The 12-day Dynamic Mongoose is NATO’s latest anti-submarine warfare exercise aimed at strengthening allied teamwork above and below the water.
The drill comes as a resurgent Russia has deployed more submarines in the region than at any time since the Cold War, Adm. James Foggo, commander of U.S. Naval Forces Europe and Africa, said in an interview last month.
The exercise enables allied navies to see their strengths and weaknesses in linking air, surface and undersea defenses, Navy officials said. The larger strategy is to better unify NATO’s anti-submarine forces to deter Russia and other potential adversaries, according to analysts.
“No single nation can combat global threats alone,” said Lt. Fiona McCoy, who’s in charge of the 20-person U.S. team participating in the exercise. “By exercising the coordination, command and control relationships … we can continue to build our combined capability to rapidly respond to any emerging regional threat.”
Exercise like this are important because Russian submarines are growing in capabilities as well as in numbers, said Michael Petersen, director of the Naval War College’s Russia Maritime Studies Institute.
“In a potential conflict, Moscow has been very clear about using its submarine force to strike high-value ships such as aircraft carriers, as well as important land-based sites such as command and control nodes and ports,” Petersen said. “NATO navies have obviously taken notice of this and are practicing to deter and defeat those missions.”
Dynamic Mongoose is similar to the anti-submarine exercise Dynamic Manta, held in the Mediterranean Sea in March.
Besides the United States, participants in the exercise are Canada, Denmark, France, Germany, the Netherlands, Norway, Spain, Turkey and the United Kingdom.
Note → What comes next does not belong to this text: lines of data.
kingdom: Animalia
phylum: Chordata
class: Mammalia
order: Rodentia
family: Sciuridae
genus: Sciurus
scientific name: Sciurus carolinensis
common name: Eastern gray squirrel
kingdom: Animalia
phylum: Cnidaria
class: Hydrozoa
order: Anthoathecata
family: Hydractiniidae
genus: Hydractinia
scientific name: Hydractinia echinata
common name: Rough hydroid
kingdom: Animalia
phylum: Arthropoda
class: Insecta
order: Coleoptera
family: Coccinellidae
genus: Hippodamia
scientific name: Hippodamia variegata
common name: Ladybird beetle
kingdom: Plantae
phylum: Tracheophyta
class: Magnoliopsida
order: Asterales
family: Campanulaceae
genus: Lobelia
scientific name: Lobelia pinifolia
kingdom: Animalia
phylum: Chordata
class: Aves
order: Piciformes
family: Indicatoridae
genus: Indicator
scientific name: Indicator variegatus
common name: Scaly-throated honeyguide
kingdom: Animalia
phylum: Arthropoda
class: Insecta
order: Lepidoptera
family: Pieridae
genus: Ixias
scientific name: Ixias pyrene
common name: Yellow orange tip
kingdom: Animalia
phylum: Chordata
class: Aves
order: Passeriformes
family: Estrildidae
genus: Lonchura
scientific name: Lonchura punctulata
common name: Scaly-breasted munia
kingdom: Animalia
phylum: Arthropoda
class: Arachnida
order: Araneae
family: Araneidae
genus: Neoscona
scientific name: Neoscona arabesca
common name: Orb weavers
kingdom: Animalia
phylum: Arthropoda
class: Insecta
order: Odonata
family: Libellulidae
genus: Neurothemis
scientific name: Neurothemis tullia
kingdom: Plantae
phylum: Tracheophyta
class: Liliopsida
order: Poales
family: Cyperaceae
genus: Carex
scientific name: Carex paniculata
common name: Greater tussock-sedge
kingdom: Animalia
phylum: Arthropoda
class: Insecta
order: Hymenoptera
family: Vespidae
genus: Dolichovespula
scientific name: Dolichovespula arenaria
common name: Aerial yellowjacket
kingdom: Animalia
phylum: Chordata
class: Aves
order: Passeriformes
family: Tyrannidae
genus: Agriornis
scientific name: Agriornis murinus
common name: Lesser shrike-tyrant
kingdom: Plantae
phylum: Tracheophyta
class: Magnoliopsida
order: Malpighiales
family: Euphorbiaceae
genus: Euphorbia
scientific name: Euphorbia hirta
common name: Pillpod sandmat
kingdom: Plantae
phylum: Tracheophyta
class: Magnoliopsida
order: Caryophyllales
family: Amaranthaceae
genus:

The U.S. is providing a P-8 Poseidon surveillance aircraft.
The drills begin with basic anti-submarine tactics and rapidly progress to complex scenarios involving multiple ships and aircraft, McCoy said.
Training is made more challenging by the North Atlantic’s ever-changing weather, high winds and rough seas, McCoy said, which require units to learn from one another and adapt their tactics to the environment.
Anti-submarine warfare is perhaps the most difficult task a navy can conduct, demanding painstaking effort and teamwork, Petersen said. It is growing more difficult as Russia develops technology to make submarines more stealthy, he said.
“Unlike the U.S. Navy, where aircraft carriers rule, nuclear submarines are the capital ships of the Russian navy,” Petersen said. “They are the most capable, the most dangerous platforms in their navy.”